Given task A: From the blog post about wanting to be beautiful, list every pairing of a kind of person with what that person wants, as given in the sentence that begins "Fat people want to be thin".

Text extract:

Saturday 13/12/03 8:32pm -
Question - Is it wrong to want to be beautiful? I mean beautiful in a traditionally accepted way, not just a "who you are on the inside makes you beautiful" kind of way. Not beautiful in a way that grows on you, but a "smacks you in the face at first glance, takes your breath away" kind of beauty.
Is it wrong to want people to see me in that light? I wrote a blog a while back on another site about "The Princess Moment". This is the phenomenon that makes movie directors wet their pants, the stuff teen summer blockbusters are made of. You know the scenario. The "pretty ugly girl" finally gets to prove to everyone at the prom that she is really hot underneath that ponytail and those glasses. The scrawny geek through some weird twist of fate ends up making the final touchdown that wins the last game of the season against the previously undefeated champions. The dumb jock in the college fraternity has a sudden transformation and ends up getting into harvard law school just by cramming for a single semester (which in movie time is about 5 minutes).
Anyone who has ever felt even the slightest bit unworthy has this craving inside them to be the opposite of who they are, because they see themselves as having less to offer society than others and desperately want to achieve a higher social status than the one they currently hold. Fat people want to be thin, ugly girls want to be pretty, scrawny guys want a body builder's physique, cowards want to be brave, losers want sex appeal, poor people want to be rich... the list goes on. And for the lucky few there will come an instant in their lives where they have those desires fulfilled and they will finally be accepted into the upper echelons of society because they have finally proved to themselves and to the world that "they could do it" or that they had it in them the whole time to be this bright and shining thing of beauty and worth.

Stored data:
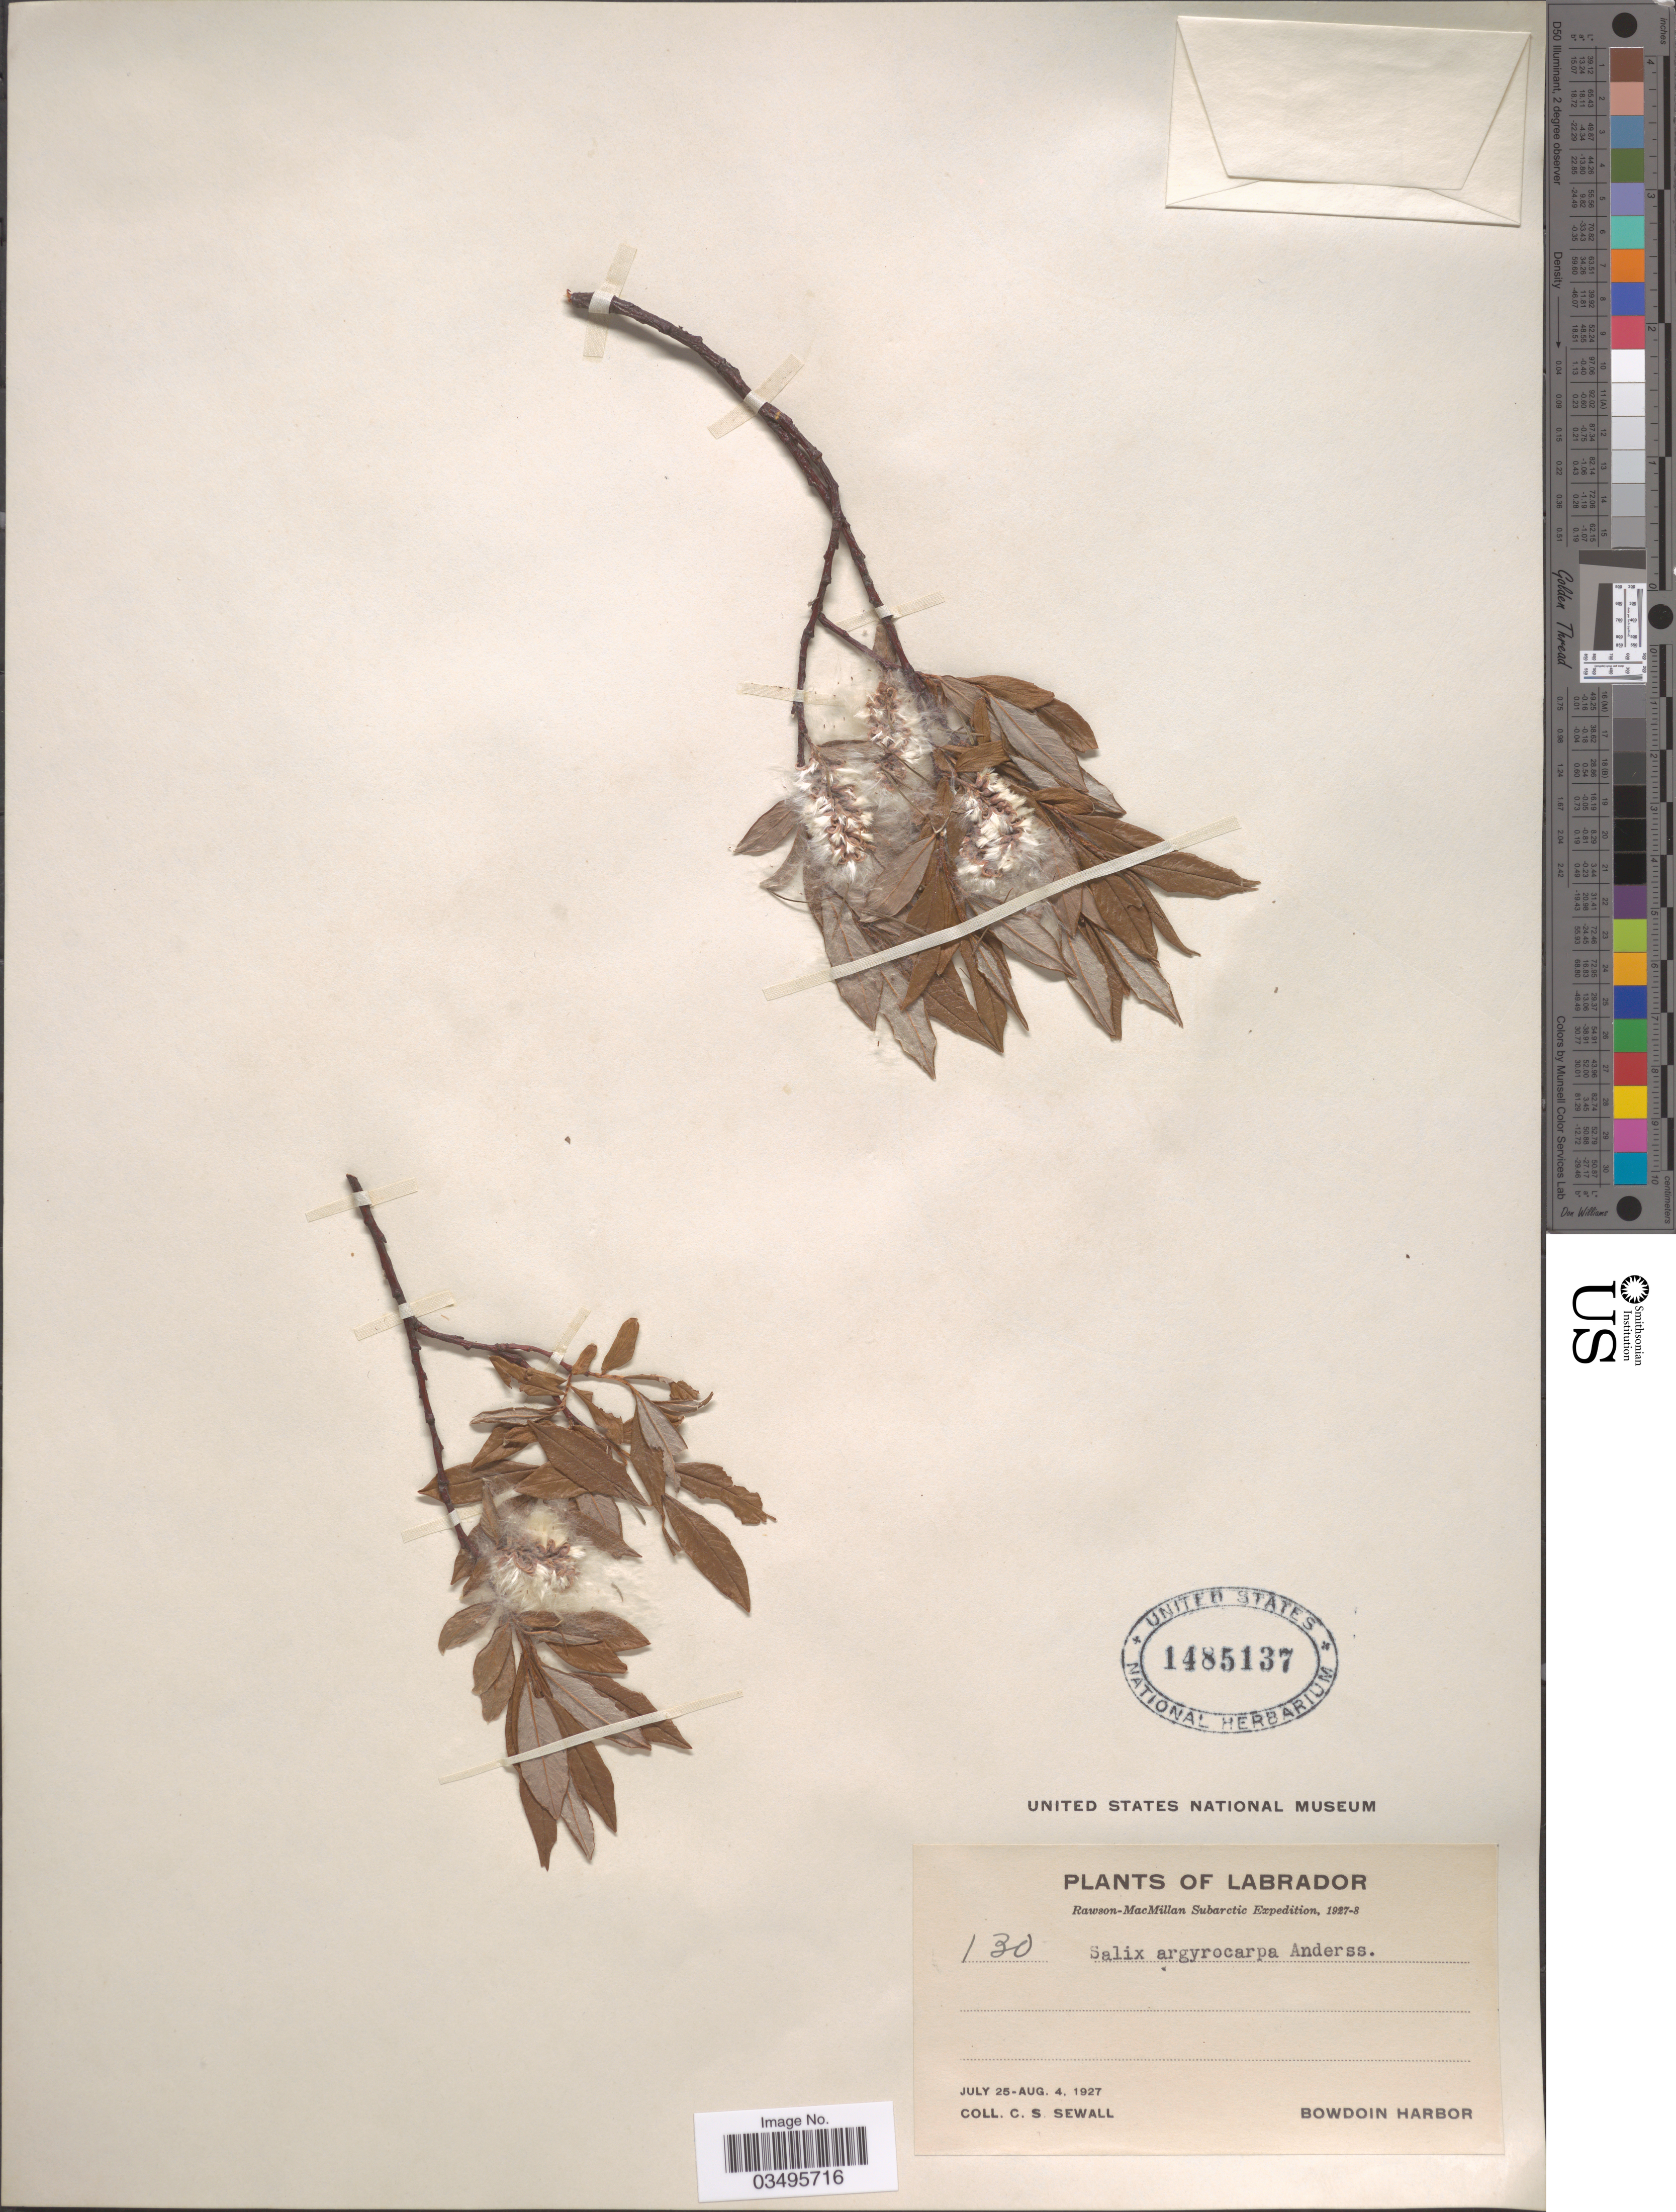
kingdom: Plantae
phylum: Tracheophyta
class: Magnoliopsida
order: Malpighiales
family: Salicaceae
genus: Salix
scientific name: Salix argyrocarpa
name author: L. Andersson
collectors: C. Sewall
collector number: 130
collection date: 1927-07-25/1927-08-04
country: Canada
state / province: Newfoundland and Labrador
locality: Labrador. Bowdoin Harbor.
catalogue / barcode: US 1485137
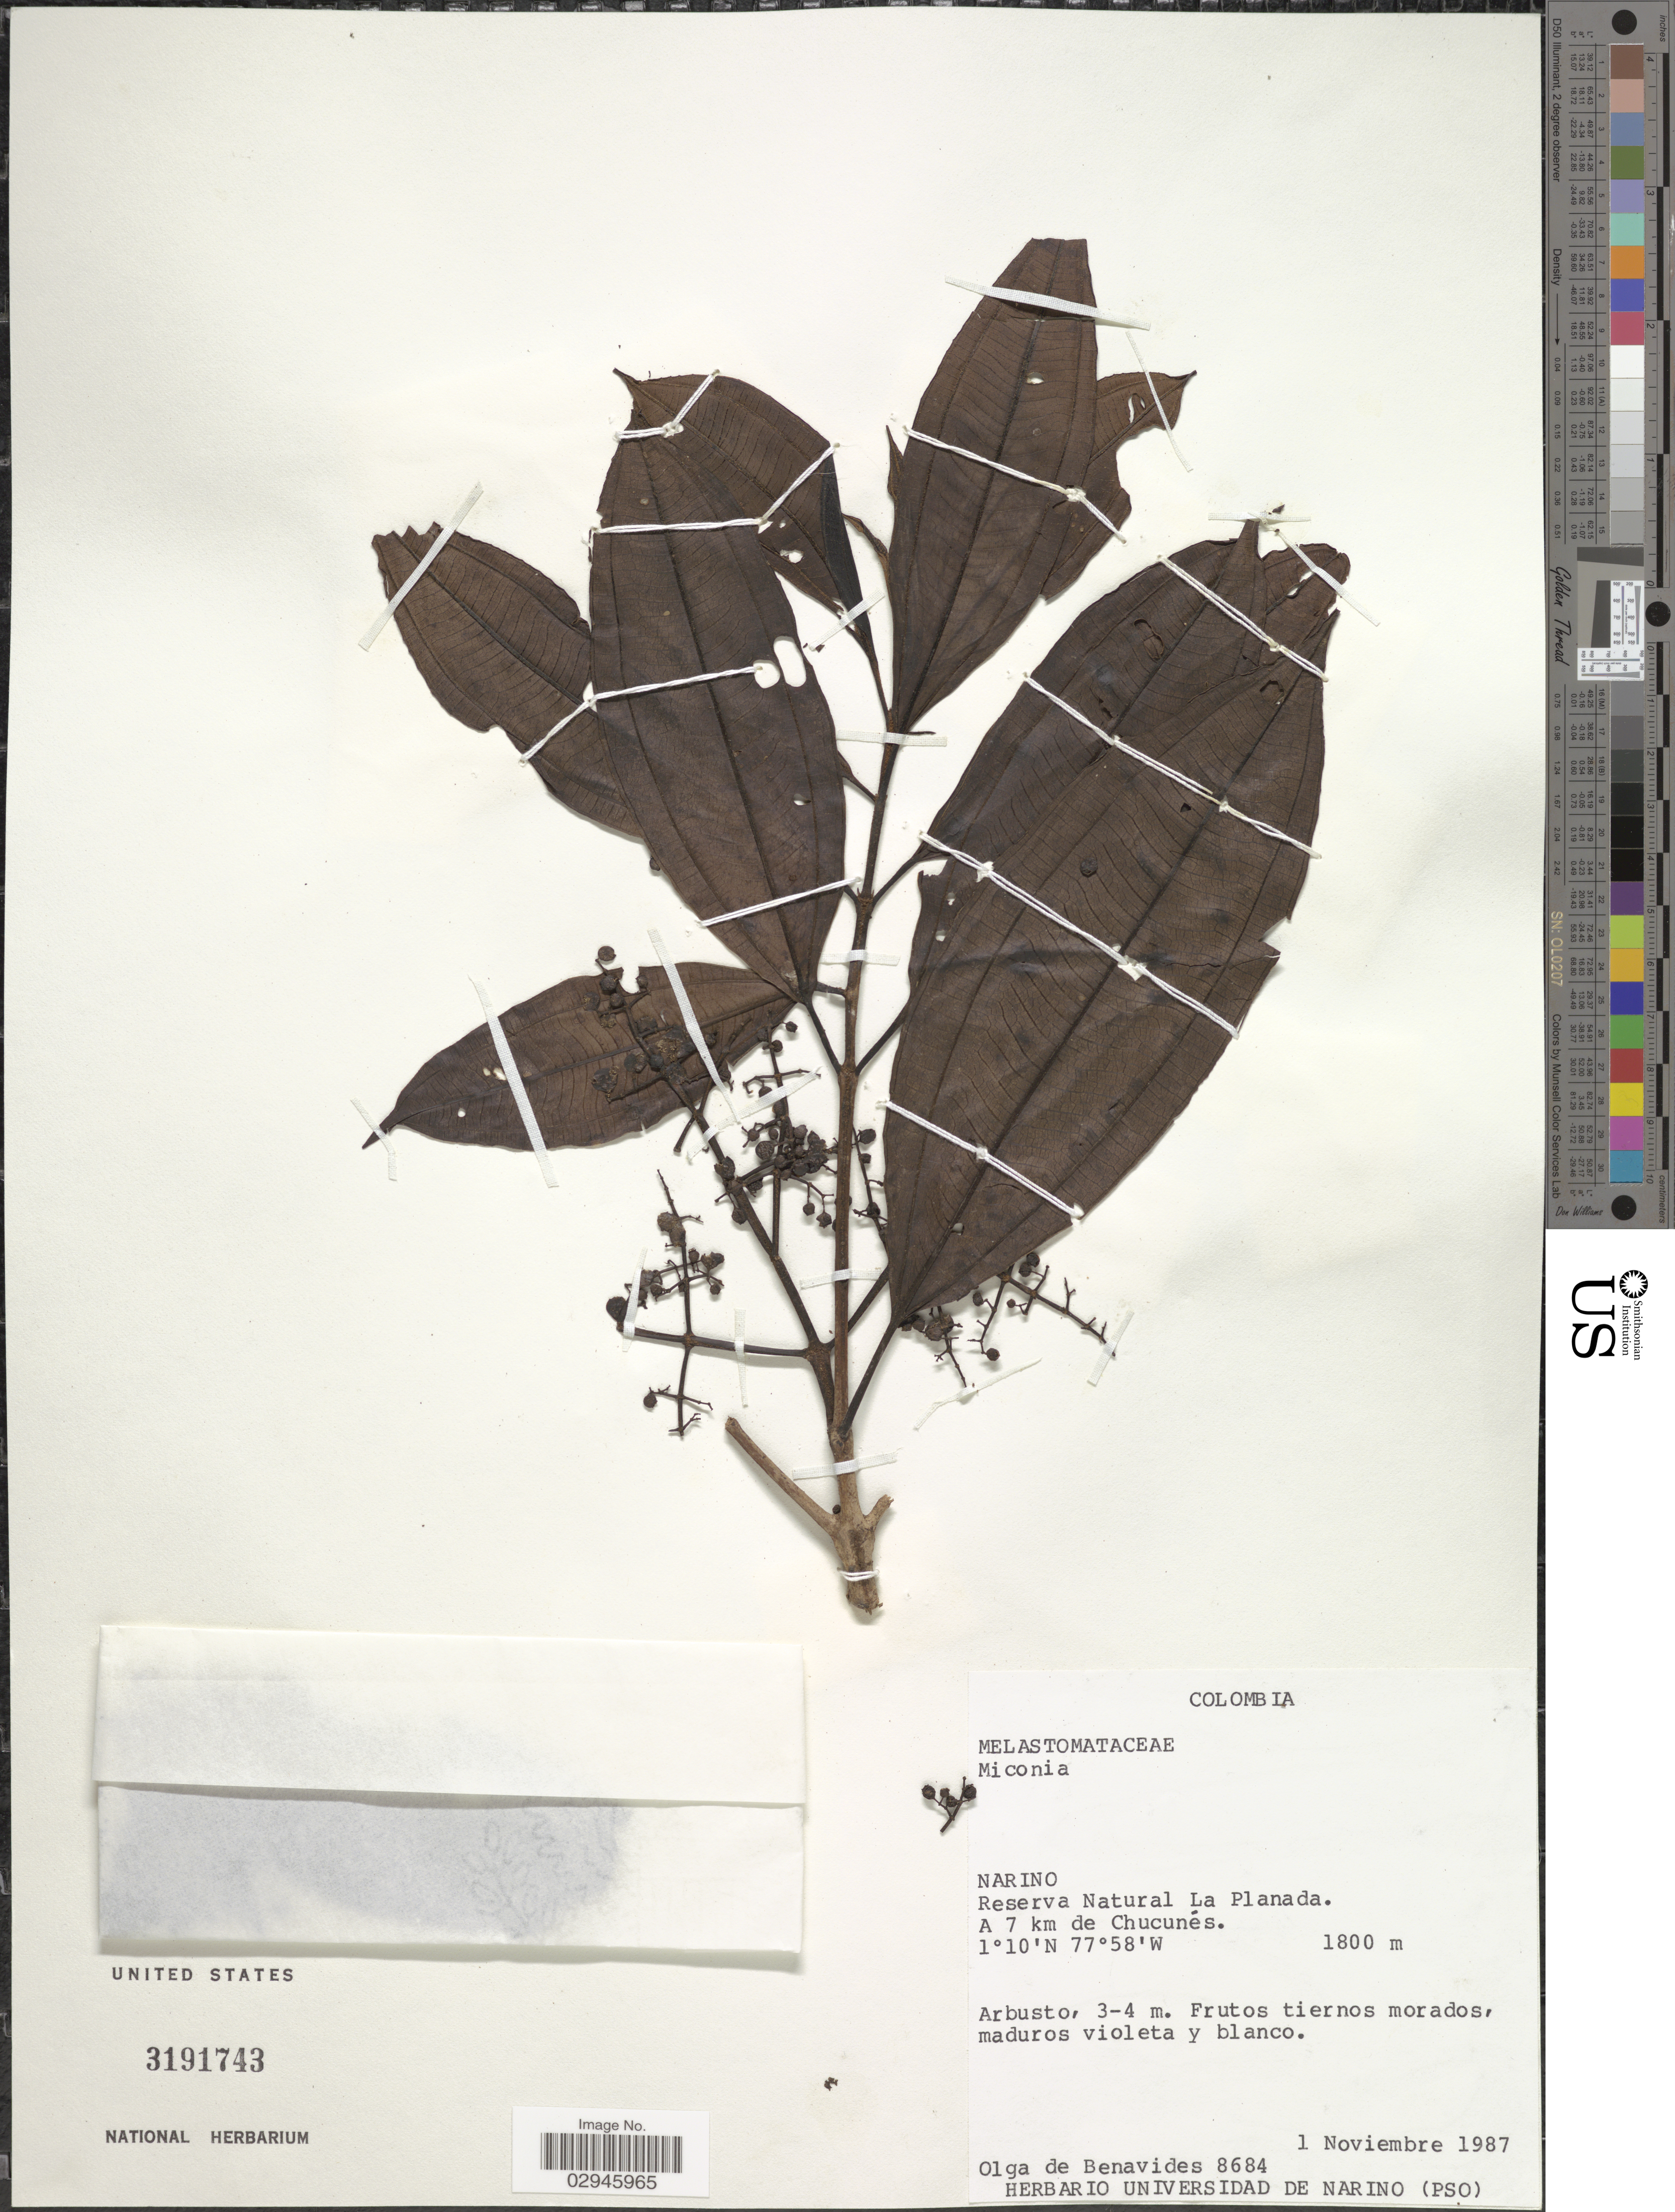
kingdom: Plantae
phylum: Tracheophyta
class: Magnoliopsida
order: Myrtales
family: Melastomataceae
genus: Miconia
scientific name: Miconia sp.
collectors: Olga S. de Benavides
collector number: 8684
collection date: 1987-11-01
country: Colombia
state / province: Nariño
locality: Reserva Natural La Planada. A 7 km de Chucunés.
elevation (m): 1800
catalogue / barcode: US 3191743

Given task B: Rename "locality" to "site" in the stretch of entries from the line containing "locality: Labrador. Bowdoin Harbor." through the end of the entries, and give those lines again with nothing else changed and the pictures left out.

Answer A:
- Fat people want to be thin
- Ugly girls want to be pretty
- Scrawny guys want a body builder's physique
- Cowards want to be brave
- Losers want sex appeal
- Poor people want to be rich

Answer B:
site: Labrador. Bowdoin Harbor.
catalogue / barcode: US 1485137
kingdom: Plantae
phylum: Tracheophyta
class: Magnoliopsida
order: Myrtales
family: Melastomataceae
genus: Miconia
scientific name: Miconia sp.
collectors: Olga S. de Benavides
collector number: 8684
collection date: 1987-11-01
country: Colombia
state / province: Nariño
site: Reserva Natural La Planada. A 7 km de Chucunés.
elevation (m): 1800
catalogue / barcode: US 3191743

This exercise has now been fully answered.